Example Question #1 : Analyzing The Form Of Twentieth Century Fiction
The difference between a novella and novel is based primarily on __________.
tone
subject matter
length
setting
humor
length
"Novella" is a diminutive of "novel," and authors will often use the term "novella" to describe a story that falls between a short story and a novel in length. An author will usually choose to do so because he or she believes that a story needs development beyond the length of a short story, but cannot be sustained over the full length of a novel.
Example Question #21 : Clep: Humanities
A roman à clef is a novel in which __________.
a protagonist must go on a quest of discovery
animals stand in for humans
a character is shown coming of age
actual events are only lightly fictionalized
a fictional world is created as the setting of the novel
actual events are only lightly fictionalized
A roman à clef, French for "novel with a key," is a term describing a work of literature that is based on actual events and people who are only lightly fictionalized. A chief concern for a novelist in writing a roman à clef is to tell a real story without having to clear everything. Examples of such novels are Ernest Hemingway's The Sun Also Rises, Jack Kerouac's On the Road, and Hunter S. Thompson's Fear and Loathing in Las Vegas.

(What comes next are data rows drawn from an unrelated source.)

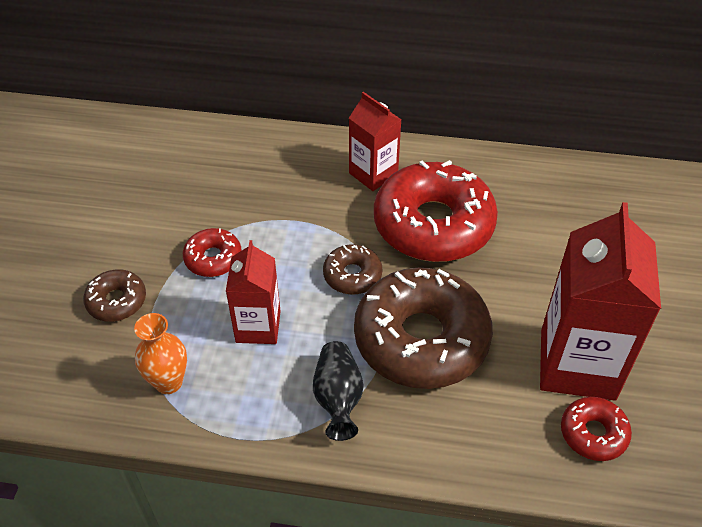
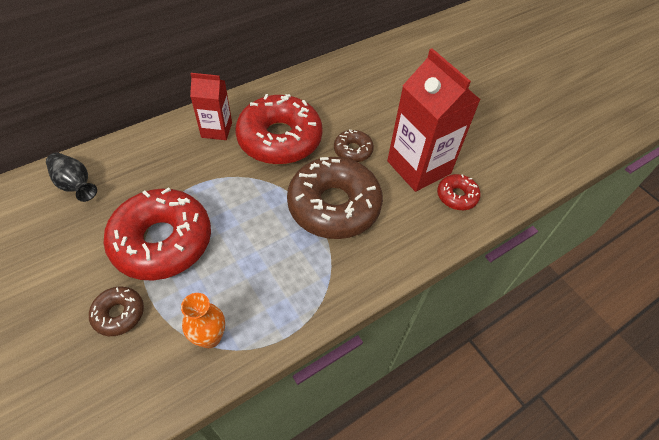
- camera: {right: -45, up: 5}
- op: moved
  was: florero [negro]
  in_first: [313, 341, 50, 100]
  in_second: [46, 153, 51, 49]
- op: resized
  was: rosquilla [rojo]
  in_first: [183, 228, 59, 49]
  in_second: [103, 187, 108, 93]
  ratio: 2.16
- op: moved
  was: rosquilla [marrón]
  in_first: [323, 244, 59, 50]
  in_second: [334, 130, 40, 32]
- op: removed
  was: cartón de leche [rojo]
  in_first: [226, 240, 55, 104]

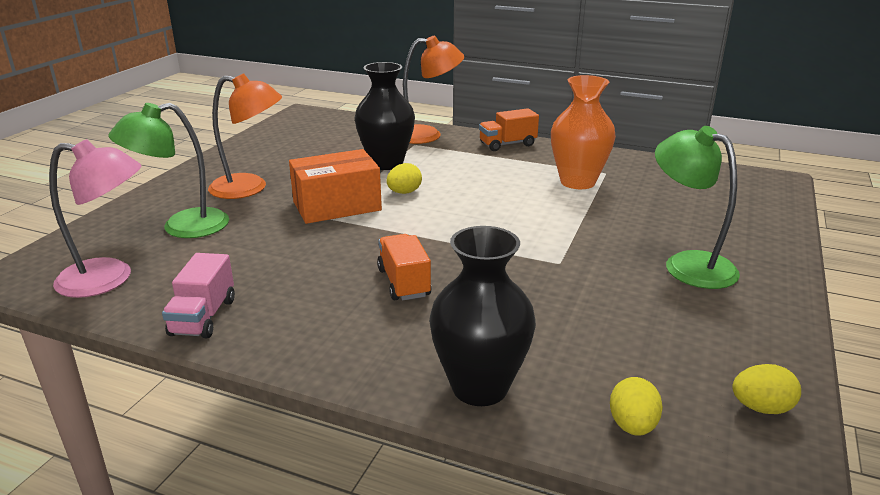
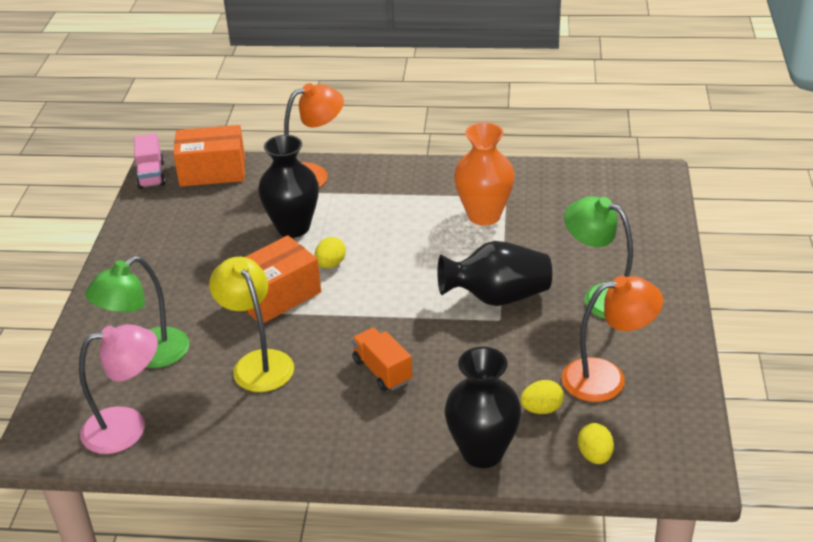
- camera: {right: -15, up: 10}
- op: moved
  was: camión [rosa]
  in_first: [162, 253, 73, 85]
  in_second: [134, 133, 31, 56]
- op: added
  now: caja [naranja]
  in_second: [173, 125, 72, 62]
- op: added
  now: lámpara [amarillo]
  in_second: [209, 257, 85, 135]
- op: added
  now: florero [negro]
  in_second: [437, 241, 115, 65]
- op: moved
  was: huevo [amarillo]
  in_first: [732, 364, 69, 50]
  in_second: [520, 380, 44, 34]
- op: moved
  was: lámpara [naranja]
  in_first: [208, 73, 74, 126]
  in_second: [562, 276, 101, 126]
- op: removed
  was: camión [naranja]
  in_first: [479, 108, 60, 43]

Example Question #3 : Analyzing The Form Of Twentieth Century Fiction
What is the modernist novel that is written in a constructed, idiosyncratic language largely created by its author?
A Room of One's Own
A Portrait of the Artist as a Young Man
The Great Gatsby
Finnegans Wake
Intruder in the Dust
Finnegans Wake
The Irish author James Joyce had experimented with various styles and uses of language throughout his career, in books like Ulysses and The Dubliners. Joyce went even a step further with his final book, Finnegans Wake, which was published in 1939 after seventeen years of writing. The book's language is largely constructed by Joyce, and uses odd slang and forms somewhat based around English to tell a story about the Earwicker family. The book is often cited as one of the most difficult books to read.